Second, is the strong Federal commitment to facilitate recovery from mental illnesses. Today, mental illnesses can be viewed as not only treatable, but recovery is the expectation. Recovery is cited within Transforming Mental Health Care in America, Federal Action Agenda: First Steps, as the "single most important goal" for the mental health service delivery system. Even those individuals with serious mental illness such as psychosis, who require medical monitoring and ongoing medication, can partake in the promise of recovery, if only by virtue of the compassion and de-stigmatization of mental illness on the part of those who care for them. Mental health recovery not only benefits individuals with mental health disabilities, it also enriches the texture of American community life, by focusing on their ability to live, work, learn, and fully participate in our society.
A third and critical stride forward is the evolution of Federal leadership in addressing co-occurring mental illness and substance abuse. Transforming systems means breaking down the wall between the mental health care and substance abuse treatment systems. Ideally, the two systems are fully connected so that when a person with either disorder initially accesses one system, the person is properly assessed and referred to the other as necessary and appropriate. The Federal Action Agenda on Mental Health underscores the growing consensus that all mental health and substance abuse service providers must be able to screen, assess, and provide treatment for, or refer individuals with co-occurring substance use and mental disorders, without regard to disease severity, duration, or symptomatology. Treatment must be seamless, comprehensive, coordinated, and involve the client’s family when feasible.

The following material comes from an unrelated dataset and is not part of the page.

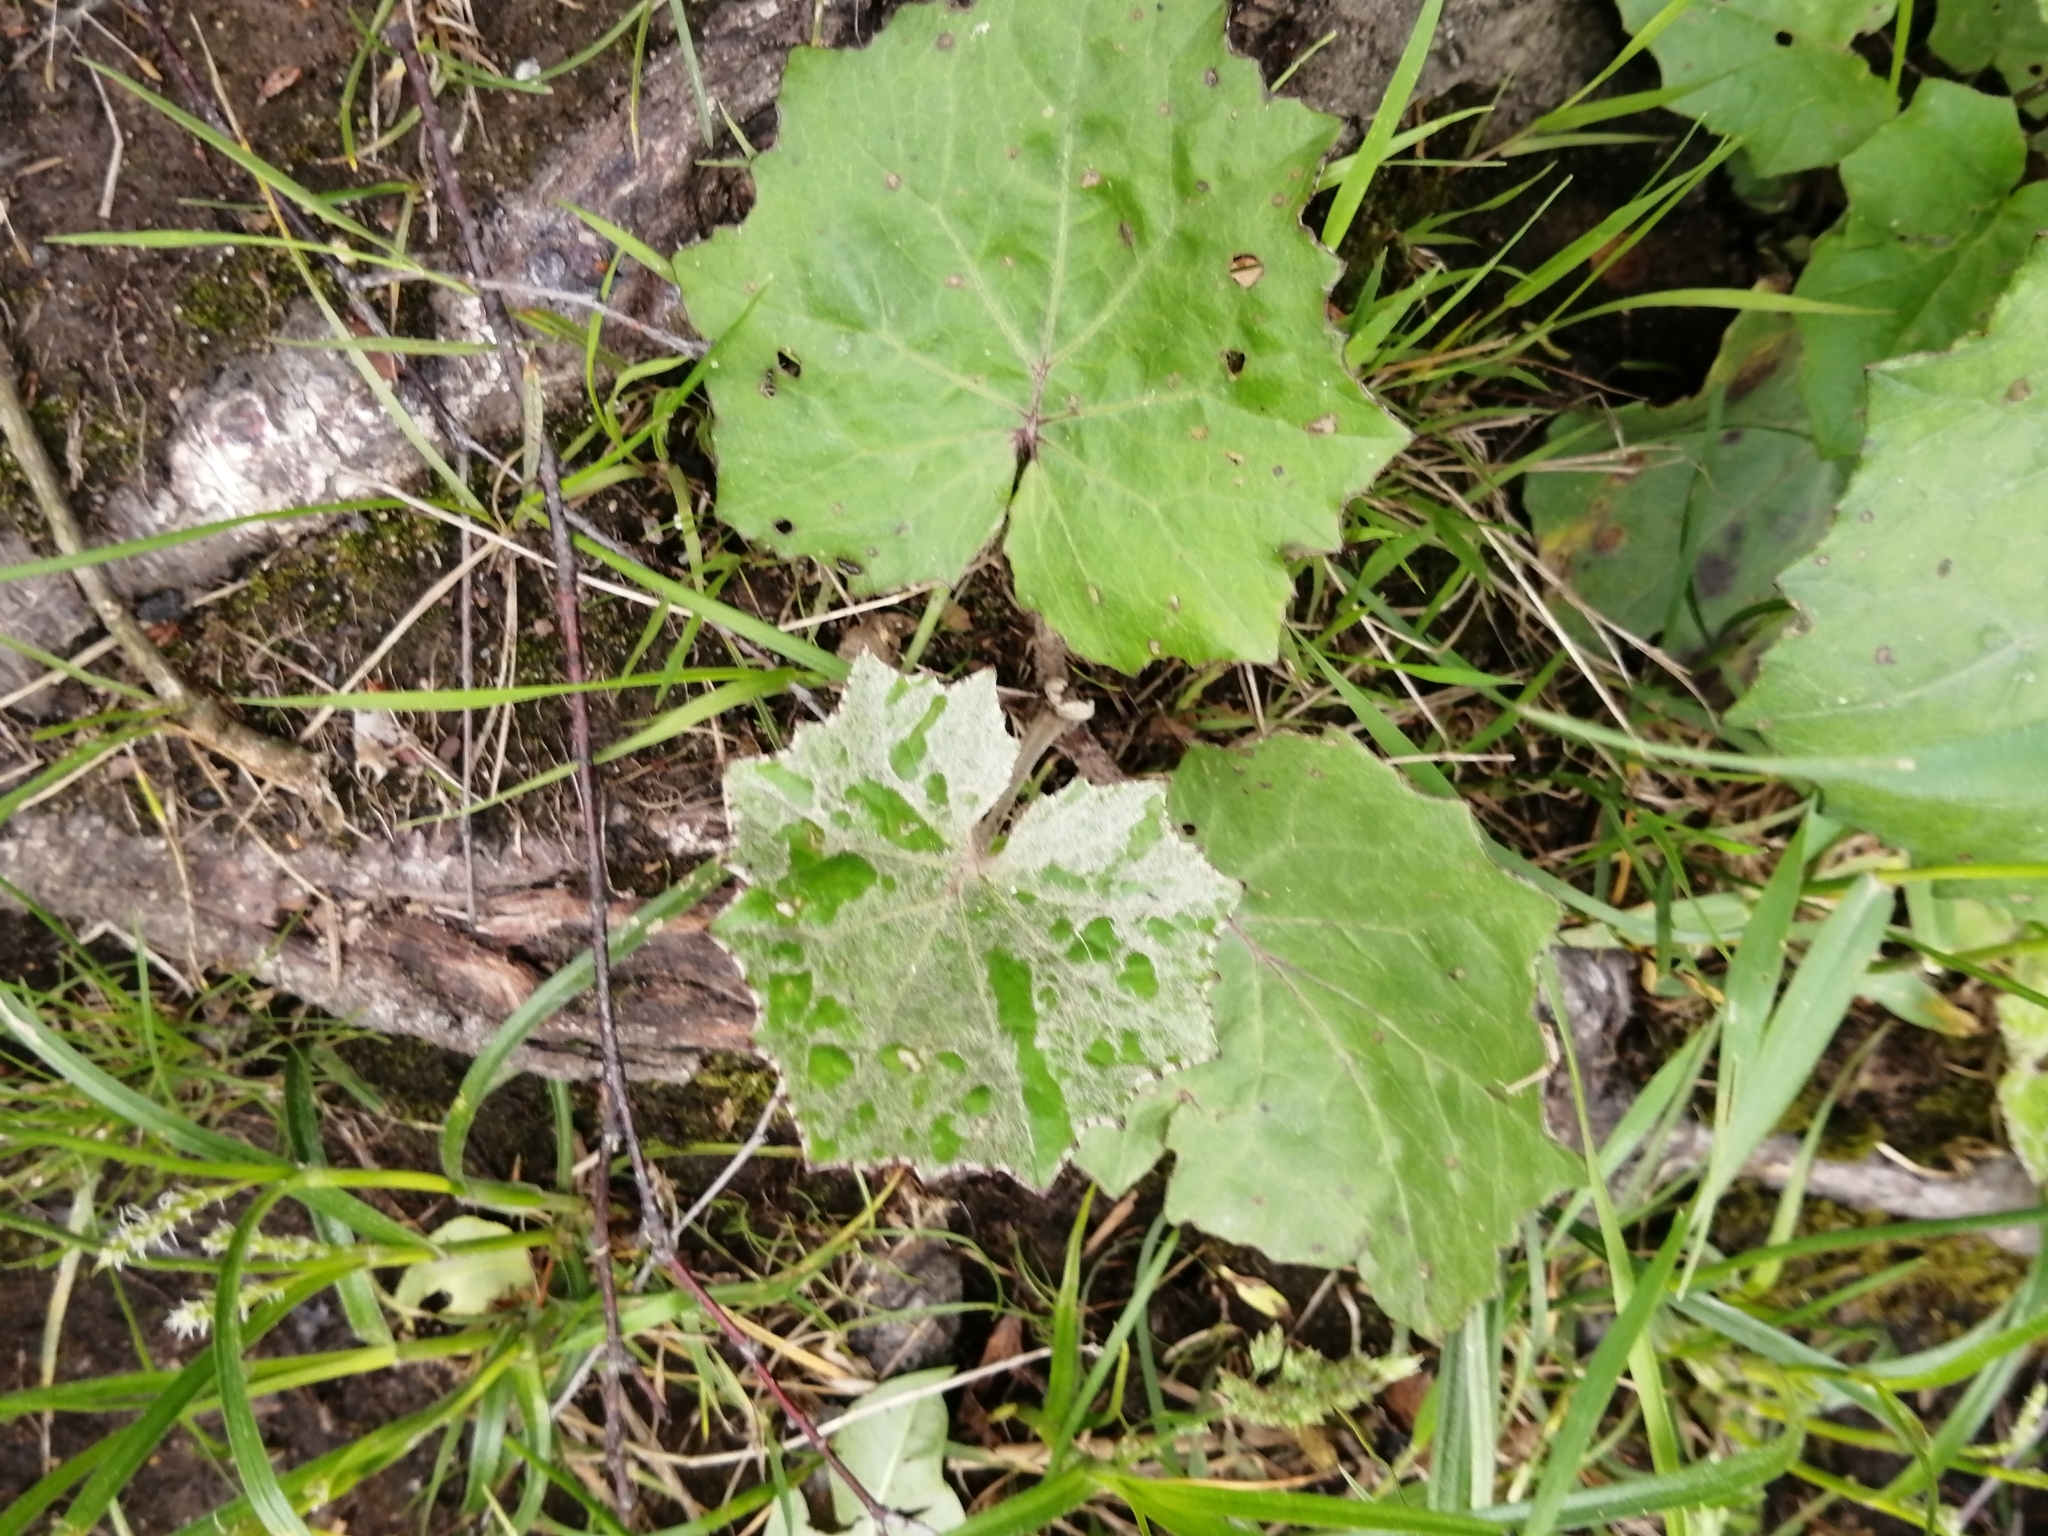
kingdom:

Fourth, the final report of the President’s New Freedom Commission on Mental Health and the Federal Action Agenda have established an historic vision and goals for transforming the mental health system of care in America . These two landmark reports have generated substantial momentum for change. Transformative programs and activities are taking shape across the Nation. Transformation is happening. SAMHSA, and its many partners across government and the private sector, are making real strides toward realizing the vision and creating a recovery-focused mental health care system that can transform lives. With the Federal Action Agenda, the Federal partners commit themselves to action and accountability in pursuit of the vision.
The Federal Action Agenda on Mental Health
Building on the work of the President’s New Freedom Commission on Mental Health, SAMHSA/CMHS has led an unprecedented partnership among Federal departments, agencies, and offices to take the initiative to formally collaborate to transform the mental health system.
Transforming Mental Health Care in America—The Federal Action Agenda: First Steps is the collaborative product of the U.S. Department of Health and Human Services agencies and offices, including SAMHSA, along with the Departments of Agriculture, Defense, Education, Housing, Justice, Labor, Transportation, and Veterans Affairs; the Equal Employment Opportunity Commission; and the Social Security Administration. Together, these agencies and departments comprise the Federal Executive Steering Committee on Mental Health Transformation. (See page 4 for a complete list of partners.)
In developing the Action Agenda, each participating Federal department and agency created an inventory of its current mental health activities. An additional list was created by each Federal partner outlining proposals for transforming programs and practices. From these inventories and lists of transforming activities, this first Federal Action Agenda on Mental Health was developed. The Federal goal in delivering the more than 70 activities contained in the Action Agenda is to act as a leader and a facilitator, promoting shared responsibility for change at the Federal, State, and local levels, as well as in the private sector.
The proud record of improvement and accomplishment comes as a result of the President's leadership and vision that was passionately embraced by the Secretary of Health and Human Services, the Administrator of SAMHSA, and its three center Directors. Together, we will continue to make progress through an unwavering commitment to develop resilient communities and embrace the promise of recovery that offers a life in the community for everyone.